近年、生活費や将来の不安に備えるため、副業を希望する人が増加しています。また、収入を補うだけでなく、新たなスキルを身につけたり、趣味を活かしたりする場としても注目されているようです。

そんな副業に関するさまざまな情報を紹介してきました。今回は「副業大国」と言われるベトナムの驚くべき副業事情を紹介します。

就業者5人のうち3人が副業

日本でも副業が盛り上がっているとよく耳にします。とはいえ、本業を持ちながら副業をしている人の割合は日本の場合、各種の調査によって数字が異なるものの、一けた台です。

欧米諸国も大差ありません。欧州労働力調査のデータを活用したKonstantinos Pouliakasの調査(2017年)によると、どこかで雇用されている身分でありながら副業をしている人の割合はEU全体で4%(推定)となっています。

もちろん、EU全体の平均なので、副業率の高い国・低い国があるわけですが、高い場合でも10%程度です。高いと言っても1割程度、就労者10人に1人のレベルですよね。

元の記録:
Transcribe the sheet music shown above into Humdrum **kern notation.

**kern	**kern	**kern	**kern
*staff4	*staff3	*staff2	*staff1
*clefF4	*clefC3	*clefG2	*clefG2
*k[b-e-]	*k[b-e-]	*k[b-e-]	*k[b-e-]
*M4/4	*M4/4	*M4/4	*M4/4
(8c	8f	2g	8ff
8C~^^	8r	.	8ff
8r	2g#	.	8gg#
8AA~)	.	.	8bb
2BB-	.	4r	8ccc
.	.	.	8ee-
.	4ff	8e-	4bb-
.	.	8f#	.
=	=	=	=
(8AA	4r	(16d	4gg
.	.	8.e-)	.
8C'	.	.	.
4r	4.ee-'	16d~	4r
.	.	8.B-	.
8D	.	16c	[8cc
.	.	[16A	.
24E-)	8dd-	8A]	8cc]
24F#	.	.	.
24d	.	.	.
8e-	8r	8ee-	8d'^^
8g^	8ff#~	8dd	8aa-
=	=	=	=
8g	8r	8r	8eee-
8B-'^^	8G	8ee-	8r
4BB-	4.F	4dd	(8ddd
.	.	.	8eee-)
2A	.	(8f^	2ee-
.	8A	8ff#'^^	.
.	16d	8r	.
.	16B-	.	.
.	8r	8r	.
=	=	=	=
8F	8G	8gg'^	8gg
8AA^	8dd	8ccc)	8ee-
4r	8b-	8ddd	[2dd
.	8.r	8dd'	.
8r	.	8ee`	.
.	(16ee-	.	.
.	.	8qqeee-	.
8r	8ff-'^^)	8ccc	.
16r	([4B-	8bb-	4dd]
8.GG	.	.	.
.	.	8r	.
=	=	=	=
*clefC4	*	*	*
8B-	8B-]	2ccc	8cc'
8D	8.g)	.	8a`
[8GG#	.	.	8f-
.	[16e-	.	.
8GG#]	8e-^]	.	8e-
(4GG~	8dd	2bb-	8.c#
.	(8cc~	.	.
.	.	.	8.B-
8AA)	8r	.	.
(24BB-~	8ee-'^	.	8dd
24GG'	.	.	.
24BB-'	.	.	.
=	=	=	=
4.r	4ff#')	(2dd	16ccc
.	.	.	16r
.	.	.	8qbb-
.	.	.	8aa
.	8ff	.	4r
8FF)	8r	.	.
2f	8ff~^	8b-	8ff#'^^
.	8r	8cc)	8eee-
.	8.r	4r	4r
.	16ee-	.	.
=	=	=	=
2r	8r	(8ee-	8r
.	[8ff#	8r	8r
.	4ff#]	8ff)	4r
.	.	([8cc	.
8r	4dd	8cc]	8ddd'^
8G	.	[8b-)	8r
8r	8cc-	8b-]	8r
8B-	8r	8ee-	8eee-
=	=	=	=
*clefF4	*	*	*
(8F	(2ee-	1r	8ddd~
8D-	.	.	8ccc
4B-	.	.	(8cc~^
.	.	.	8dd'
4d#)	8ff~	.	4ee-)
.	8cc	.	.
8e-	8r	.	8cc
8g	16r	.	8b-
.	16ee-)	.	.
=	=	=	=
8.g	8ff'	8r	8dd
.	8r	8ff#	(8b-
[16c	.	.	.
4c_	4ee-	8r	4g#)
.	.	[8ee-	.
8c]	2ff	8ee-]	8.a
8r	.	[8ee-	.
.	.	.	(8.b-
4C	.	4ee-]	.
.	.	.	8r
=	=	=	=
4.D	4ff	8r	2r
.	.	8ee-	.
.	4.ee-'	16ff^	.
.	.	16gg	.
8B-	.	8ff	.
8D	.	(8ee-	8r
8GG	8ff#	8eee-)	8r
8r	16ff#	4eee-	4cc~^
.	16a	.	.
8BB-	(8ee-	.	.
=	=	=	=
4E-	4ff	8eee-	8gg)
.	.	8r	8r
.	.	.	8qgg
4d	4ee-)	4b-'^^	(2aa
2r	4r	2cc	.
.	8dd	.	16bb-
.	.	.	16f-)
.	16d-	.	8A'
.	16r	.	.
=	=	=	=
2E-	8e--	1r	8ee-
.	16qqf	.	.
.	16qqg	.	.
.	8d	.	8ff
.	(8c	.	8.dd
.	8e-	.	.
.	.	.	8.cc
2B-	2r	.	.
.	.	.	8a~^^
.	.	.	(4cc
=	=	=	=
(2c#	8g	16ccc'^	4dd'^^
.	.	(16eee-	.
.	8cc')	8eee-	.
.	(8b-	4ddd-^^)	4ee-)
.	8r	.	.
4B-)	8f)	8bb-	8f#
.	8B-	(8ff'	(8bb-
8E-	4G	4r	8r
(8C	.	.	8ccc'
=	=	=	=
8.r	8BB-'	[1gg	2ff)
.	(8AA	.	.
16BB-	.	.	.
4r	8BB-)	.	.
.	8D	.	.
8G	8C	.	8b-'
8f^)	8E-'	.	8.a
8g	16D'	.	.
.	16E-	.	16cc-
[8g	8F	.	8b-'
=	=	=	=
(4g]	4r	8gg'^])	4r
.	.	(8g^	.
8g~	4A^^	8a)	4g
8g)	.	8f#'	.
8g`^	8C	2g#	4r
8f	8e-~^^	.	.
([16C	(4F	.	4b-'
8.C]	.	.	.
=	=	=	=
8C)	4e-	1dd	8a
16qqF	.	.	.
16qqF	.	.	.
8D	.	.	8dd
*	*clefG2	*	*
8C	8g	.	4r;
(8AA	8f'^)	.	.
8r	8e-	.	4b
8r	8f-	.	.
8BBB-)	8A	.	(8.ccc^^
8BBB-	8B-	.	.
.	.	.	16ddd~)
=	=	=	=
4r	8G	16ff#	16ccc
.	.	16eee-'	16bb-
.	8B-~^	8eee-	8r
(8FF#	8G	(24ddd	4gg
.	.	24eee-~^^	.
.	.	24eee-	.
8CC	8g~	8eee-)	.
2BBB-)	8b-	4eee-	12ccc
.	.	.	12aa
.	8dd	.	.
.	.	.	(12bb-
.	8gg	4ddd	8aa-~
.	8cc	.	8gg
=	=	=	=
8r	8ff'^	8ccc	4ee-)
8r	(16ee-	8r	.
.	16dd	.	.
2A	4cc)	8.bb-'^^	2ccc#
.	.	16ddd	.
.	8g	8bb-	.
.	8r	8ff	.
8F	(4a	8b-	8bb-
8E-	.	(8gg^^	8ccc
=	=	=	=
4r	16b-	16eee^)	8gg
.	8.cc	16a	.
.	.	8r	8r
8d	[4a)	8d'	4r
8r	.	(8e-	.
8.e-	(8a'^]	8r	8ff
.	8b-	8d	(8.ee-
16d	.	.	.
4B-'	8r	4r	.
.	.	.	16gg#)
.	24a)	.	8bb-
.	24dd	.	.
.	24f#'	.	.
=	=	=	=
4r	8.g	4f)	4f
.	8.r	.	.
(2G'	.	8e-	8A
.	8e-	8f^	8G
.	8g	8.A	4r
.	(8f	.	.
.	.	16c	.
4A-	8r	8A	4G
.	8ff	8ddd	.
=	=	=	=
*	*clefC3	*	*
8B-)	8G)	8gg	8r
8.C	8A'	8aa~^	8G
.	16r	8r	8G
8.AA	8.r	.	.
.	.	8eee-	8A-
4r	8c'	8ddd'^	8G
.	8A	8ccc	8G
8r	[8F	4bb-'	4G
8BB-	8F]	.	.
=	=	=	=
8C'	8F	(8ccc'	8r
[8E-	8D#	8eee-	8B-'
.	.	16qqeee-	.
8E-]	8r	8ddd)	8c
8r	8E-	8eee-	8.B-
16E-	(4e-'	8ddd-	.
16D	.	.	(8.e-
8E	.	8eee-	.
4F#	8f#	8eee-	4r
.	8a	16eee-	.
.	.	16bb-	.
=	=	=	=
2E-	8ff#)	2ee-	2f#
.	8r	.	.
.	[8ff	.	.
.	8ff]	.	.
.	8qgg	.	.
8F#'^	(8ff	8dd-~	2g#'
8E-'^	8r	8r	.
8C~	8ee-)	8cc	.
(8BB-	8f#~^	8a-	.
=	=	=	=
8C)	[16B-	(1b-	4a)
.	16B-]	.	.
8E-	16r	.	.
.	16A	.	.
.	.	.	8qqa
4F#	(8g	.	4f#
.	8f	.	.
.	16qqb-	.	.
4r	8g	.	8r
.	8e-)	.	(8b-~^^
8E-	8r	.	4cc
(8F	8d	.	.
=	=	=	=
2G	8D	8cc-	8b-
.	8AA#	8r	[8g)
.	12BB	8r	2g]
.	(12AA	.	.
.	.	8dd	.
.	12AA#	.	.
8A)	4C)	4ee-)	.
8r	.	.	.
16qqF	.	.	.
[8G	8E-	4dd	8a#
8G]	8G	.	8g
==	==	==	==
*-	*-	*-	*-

指示:
• 1. 次の(a)〜(c)が副業についての本文と合っているか判断し、それぞれ「はい」か「いいえ」で答えること。決め手となる本文の語句も、そのまま引用して添えること。
(a) EU全体で副業をしている人の割合は推定4%である。
(b) 日本の副業をしている人の割合は、どの調査でも同じ数字になっている。
(c) ベトナムは「副業大国」と言われている。
• 2. 副業についての本文を、最後の文の後から書き継ぐこと。

解答:
• 1.
(a) はい。「EU全体で4%(推定)となっています」
(b) いいえ。「各種の調査によって数字が異なるものの、一けた台です」
(c) はい。「「副業大国」と言われるベトナム」

• 2.
しかし、世界にはもっと、副業が浸透している国があります。例えば、ベトナムです。

健康・栄養食品や製品を販売するHerbalif(本社:米ロサンゼルス)が、オーストラリア、インドネシア、マレーシア、フィリピン、シンガポール、台湾、ベトナムの就業者5,500人から得た情報によると、ベトナムでは、就業者5人のうち3人(59%)が副業中で、生活のやりくりにその収入を使っているとの話。

ちょっと、けた違いの副業率ではないでしょうか。「副業がバレるかも」などと気にしなければいけない日本とは違って、副業をやっていない人のほうが少数派といった状況が存在しています。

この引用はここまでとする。